## EXERCISE PROMPT:
From the study declarations, return the passage between "Declarations. Ethics approval" and "posterior region (RUTP)", inclusive, copied word for word.

## TEXT SECTION:

========

Declarations. Ethics approval and consent to participate: This study was approved by the board of the research ethics committee in Peking University Third Hospital (IRB00006761-M2019299). The volunteer involved in the study consent to participate in the study. Consent for publication: All individual data consent to publish. Competing interests: The authors declare no competing interests.

Figures

**Fig. 1**
A Front view of the constructed knee joint. B Intact medial meniscus (IMM). C Radial tears of the medial meniscus including: stable radial tears in the anterior region (RSTA), in the middle region (RSTM), and in the posterior region (RSTP); unstable radial tears in the anterior region (RUTA), in the middle region (RUTM), and in the posterior region (RUTP)

========

[Data entries]
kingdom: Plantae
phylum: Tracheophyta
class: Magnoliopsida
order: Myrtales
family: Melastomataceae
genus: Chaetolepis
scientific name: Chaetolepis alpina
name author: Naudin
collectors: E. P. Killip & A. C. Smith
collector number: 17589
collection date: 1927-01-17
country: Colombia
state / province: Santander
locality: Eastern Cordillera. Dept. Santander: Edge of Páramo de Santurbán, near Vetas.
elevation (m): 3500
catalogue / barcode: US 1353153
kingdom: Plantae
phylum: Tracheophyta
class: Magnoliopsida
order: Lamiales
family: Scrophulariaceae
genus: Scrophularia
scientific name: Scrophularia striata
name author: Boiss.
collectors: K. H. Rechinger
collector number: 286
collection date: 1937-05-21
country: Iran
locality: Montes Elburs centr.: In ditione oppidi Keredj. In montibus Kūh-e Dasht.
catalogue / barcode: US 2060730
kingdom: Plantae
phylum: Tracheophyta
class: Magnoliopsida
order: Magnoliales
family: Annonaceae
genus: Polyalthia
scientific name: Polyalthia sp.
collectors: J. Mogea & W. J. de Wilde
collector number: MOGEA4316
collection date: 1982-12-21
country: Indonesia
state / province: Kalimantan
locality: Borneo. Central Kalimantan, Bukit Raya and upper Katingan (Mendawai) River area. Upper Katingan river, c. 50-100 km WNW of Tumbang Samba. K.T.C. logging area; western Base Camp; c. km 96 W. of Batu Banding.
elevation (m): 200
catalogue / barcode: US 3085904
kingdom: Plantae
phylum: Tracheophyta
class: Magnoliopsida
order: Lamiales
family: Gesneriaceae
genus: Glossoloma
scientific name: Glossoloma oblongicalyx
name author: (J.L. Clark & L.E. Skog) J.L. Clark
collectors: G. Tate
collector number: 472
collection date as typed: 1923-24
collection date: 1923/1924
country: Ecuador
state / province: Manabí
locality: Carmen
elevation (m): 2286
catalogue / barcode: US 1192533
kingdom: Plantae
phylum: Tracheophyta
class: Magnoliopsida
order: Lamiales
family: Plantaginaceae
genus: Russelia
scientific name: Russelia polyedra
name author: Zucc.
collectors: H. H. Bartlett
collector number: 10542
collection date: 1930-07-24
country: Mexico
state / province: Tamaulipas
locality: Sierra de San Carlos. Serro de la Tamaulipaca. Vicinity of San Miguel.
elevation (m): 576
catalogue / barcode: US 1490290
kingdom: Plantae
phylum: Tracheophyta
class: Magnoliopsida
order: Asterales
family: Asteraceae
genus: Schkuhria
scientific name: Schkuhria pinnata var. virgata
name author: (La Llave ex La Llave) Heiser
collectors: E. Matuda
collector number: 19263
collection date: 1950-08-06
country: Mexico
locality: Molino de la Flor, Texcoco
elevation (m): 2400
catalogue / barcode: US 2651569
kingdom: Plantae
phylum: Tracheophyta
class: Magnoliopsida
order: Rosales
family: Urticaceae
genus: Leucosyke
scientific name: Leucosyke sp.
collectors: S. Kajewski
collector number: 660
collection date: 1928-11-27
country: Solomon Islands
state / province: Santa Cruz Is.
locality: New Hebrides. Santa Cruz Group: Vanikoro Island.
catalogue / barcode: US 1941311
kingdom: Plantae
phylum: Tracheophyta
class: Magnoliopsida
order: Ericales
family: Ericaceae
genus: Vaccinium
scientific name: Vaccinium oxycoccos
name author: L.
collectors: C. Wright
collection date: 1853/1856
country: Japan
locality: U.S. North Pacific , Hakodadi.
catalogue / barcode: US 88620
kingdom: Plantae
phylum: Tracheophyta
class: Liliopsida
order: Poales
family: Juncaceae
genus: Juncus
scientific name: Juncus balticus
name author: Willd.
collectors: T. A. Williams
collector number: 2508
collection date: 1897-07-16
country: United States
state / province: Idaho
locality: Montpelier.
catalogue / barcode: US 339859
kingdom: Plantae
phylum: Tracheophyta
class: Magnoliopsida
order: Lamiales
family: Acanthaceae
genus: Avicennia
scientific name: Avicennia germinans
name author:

========

## WRITTEN SOLUTION:
Declarations. Ethics approval and consent to participate: This study was approved by the board of the research ethics committee in Peking University Third Hospital (IRB00006761-M2019299). The volunteer involved in the study consent to participate in the study. Consent for publication: All individual data consent to publish. Competing interests: The authors declare no competing interests.

Figures

**Fig. 1**
A Front view of the constructed knee joint. B Intact medial meniscus (IMM). C Radial tears of the medial meniscus including: stable radial tears in the anterior region (RSTA), in the middle region (RSTM), and in the posterior region (RSTP); unstable radial tears in the anterior region (RUTA), in the middle region (RUTM), and in the posterior region (RUTP)